The yen  has been ascending from a low of 110.74 recent lows towards the 112 figure again  as equity markets perked up again.

Casting minds back to the start of this year, USD/JPY  rose from a 108 end-of-day low at the beginning of January (flash-crash aside) to a 2019 peak of 112, seen in early March.

In more recent trade, and as analysts at Westpac note, it was the past week’s culmination of a sharp downward revision in ECB forecasts, weak China trade data, a sell-rating on a major China insurer, and a more ambiguous US payrolls report that had the market reassessing its growth expectations:

Accordingly, the switch from a risk-on to risk-off thematic saw equity markets post their worst week for 2019, US 10 year bond yields falling as low as 2.60% and  USD/JPY  returning back to 111 – testing the bottom of a distinct trend-channel. We think the recent bearish impetus is a bit overdone.”

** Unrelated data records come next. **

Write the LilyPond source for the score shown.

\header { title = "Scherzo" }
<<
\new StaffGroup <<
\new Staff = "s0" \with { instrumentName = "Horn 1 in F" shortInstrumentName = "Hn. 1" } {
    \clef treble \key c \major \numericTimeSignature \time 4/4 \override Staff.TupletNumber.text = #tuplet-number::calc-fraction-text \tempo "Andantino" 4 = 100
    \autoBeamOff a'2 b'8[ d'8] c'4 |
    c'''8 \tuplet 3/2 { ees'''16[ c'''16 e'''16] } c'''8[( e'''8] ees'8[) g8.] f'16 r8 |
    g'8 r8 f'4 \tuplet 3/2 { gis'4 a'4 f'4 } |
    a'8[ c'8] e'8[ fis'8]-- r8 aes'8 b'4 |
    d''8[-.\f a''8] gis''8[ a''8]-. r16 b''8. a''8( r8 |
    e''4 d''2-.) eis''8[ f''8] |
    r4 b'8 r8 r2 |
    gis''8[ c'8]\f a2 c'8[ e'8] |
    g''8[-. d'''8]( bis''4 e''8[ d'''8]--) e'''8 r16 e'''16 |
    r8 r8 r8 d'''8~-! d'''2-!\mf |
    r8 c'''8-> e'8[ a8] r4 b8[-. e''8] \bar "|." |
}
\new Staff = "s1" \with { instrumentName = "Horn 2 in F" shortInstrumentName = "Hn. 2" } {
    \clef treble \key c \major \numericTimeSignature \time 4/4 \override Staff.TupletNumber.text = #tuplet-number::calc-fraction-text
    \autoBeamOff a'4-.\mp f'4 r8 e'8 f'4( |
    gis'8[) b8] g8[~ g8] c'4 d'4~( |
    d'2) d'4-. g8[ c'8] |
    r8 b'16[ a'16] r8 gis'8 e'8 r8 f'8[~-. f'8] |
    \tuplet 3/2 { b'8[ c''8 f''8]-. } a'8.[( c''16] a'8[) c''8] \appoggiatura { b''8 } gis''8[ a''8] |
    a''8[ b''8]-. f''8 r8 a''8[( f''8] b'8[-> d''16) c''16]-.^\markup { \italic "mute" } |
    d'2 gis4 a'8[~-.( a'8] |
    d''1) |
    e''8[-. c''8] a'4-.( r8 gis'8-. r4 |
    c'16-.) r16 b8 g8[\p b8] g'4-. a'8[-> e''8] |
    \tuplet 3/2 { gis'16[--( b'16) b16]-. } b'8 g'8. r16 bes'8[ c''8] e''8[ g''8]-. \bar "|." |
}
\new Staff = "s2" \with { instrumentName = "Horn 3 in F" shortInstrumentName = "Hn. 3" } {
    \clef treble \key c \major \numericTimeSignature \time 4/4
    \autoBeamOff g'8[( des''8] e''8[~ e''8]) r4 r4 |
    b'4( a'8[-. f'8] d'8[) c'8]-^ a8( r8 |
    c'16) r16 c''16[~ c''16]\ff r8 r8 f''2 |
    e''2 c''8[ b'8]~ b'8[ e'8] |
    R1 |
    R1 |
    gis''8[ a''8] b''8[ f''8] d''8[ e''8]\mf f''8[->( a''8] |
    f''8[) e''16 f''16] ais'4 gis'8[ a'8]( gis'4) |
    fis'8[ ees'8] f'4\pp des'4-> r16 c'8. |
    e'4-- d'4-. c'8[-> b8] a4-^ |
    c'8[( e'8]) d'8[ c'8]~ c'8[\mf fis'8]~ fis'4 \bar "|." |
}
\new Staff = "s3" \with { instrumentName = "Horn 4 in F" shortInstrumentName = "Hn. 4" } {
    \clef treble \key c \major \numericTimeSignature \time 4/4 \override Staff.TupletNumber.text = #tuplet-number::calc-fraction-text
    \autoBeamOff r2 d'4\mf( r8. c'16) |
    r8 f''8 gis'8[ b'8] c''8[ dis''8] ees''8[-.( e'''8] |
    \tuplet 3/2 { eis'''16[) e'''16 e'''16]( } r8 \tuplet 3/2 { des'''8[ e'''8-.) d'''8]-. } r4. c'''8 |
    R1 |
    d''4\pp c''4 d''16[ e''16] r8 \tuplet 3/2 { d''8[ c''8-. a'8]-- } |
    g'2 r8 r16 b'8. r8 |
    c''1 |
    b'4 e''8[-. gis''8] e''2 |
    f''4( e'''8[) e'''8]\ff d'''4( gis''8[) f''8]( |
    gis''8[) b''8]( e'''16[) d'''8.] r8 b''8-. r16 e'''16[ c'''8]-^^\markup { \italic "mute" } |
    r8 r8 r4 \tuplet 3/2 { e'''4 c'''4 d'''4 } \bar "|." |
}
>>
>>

FOMC –    The distribution of dots will matter  which could signal policy lean

This week will be key in determining the trajectory of USD/JPY as we head into the FOMC. While the FOMC is expected  to leave the policy rate unchanged at the March meeting, traders will be looking to the dot plot for the  median projected policy rate for 2019 to reflect one more hike – The distribution of dots will matter  which could signal policy lean. Another factor to scrutinise will be the Fed’s  balance-sheet taper plan – This will be laid out in a separate document or at the press conference.

As for the BoJ, “With little change to BOJ policy amid the still ‘no-flation’ backdrop and given our expectation for a final FOMC hike in December, we see  USD/JPY  peaking at 114 in September. Thereafter, a trend back to 106 by end-2020 is forecast,” the analysts at Westpac argued.

USD/JPY levels

“USD/JPY is neutralising near term. It is possible that will have to allow for a deeper retracement to the  55 day  ma and the  2 month  uptrend at 110.08/110.13, which should hold for an upside bias to be preserved,” analysts at Commerzbank argued, adding, “But we suspect that it is trying to reassert its up move sooner. Immediate resistance is 112.23, the 6  th  December low, the 112.43 55 quarter moving average and recent high at 113.71. We have a  5 month  resistance line also at 113.08.”